# Instruction:
Reproduce word for word the part of the material below from the line containing "SONDERAKTION" down to the final line of the material, and nothing else.

═══ Supplied records

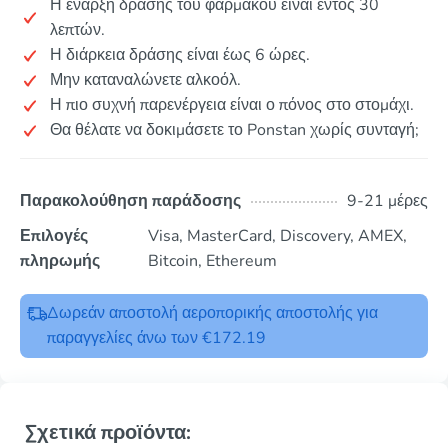
Η έναρξη δράσης του φαρμάκου είναι εντός 30
λεπτών.
Η διάρκεια δράσης είναι έως 6 ώρες.
Μην καταναλώνετε αλκοόλ.
Η πιο συχνή παρενέργεια είναι ο πόνος στο στομάχι.
Θα θέλατε να δοκιμάσετε το Ponstan χωρίς συνταγή;
Παρακολούθηση παράδοσης
9-21 μέρες
Επιλογές
Visa, MasterCard, Discovery, AMEX,
πληρωμής
Bitcoin, Ethereum
Δωρεάν αποστολή αεροπορικής αποστολής για
παραγγελίες άνω των €172.19
Σχετικά προϊόντα:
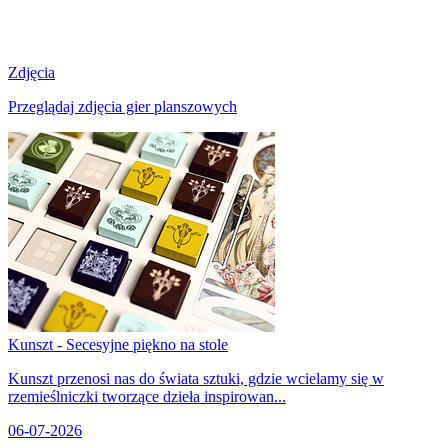
Zdjęcia
Przeglądaj zdjęcia gier planszowych
Kunszt - Secesyjne piękno na stole
Kunszt przenosi nas do świata sztuki, gdzie wcielamy się w
rzemieślniczki tworzące dzieła inspirowan...
06-07-2026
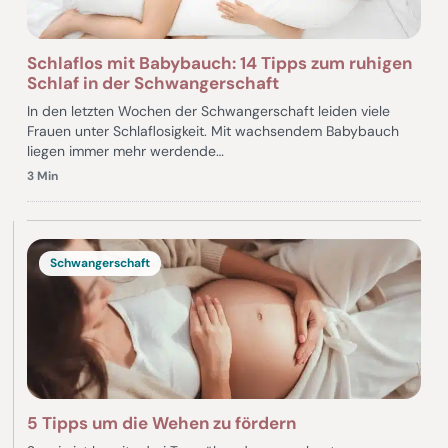
Schlaflos mit Babybauch: 14 Tipps zum ruhigen
Schlaf in der Schwangerschaft
In den letzten Wochen der Schwangerschaft leiden viele
Frauen unter Schlaflosigkeit. Mit wachsendem Babybauch
liegen immer mehr werdende…
3 Min
Schwangerschaft
5 Tipps um die Wehen zu fördern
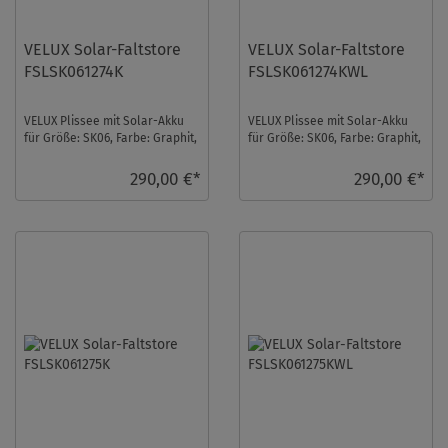
VELUX Solar-Faltstore
VELUX Solar-Faltstore
FSLSK061274K
FSLSK061274KWL
VELUX Plissee mit Solar-Akku
VELUX Plissee mit Solar-Akku
für Größe: SK06, Farbe: Graphit,
für Größe: SK06, Farbe: Graphit,
alu Schiene, blickdicht, io-
weiße Schiene, blickdicht, io-
homecon ...
home ...
290,00 €*
290,00 €*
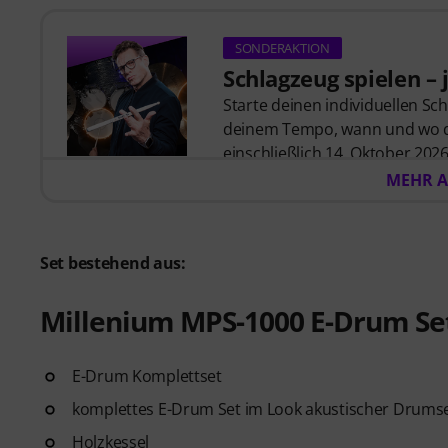
SONDERAKTION
Schlagzeug spielen – j
Starte deinen individuellen Sc
deinem Tempo, wann und wo du 
einschließlich 14. Oktober 2026 
MyGroove School of Drums
– 
MEHR A
automatisch per E-Mail zugesch
Set bestehend aus:
Millenium MPS-1000 E-Drum Se
E-Drum Komplettset
komplettes E-Drum Set im Look akustischer Drums
Holzkessel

══════

# Answer below:
SONDERAKTION
Schlagzeug spielen – j
Starte deinen individuellen Sc
deinem Tempo, wann und wo du 
einschließlich 14. Oktober 2026 
MyGroove School of Drums
– 
MEHR A
automatisch per E-Mail zugesch
Set bestehend aus:
Millenium MPS-1000 E-Drum Se
E-Drum Komplettset
komplettes E-Drum Set im Look akustischer Drums
Holzkessel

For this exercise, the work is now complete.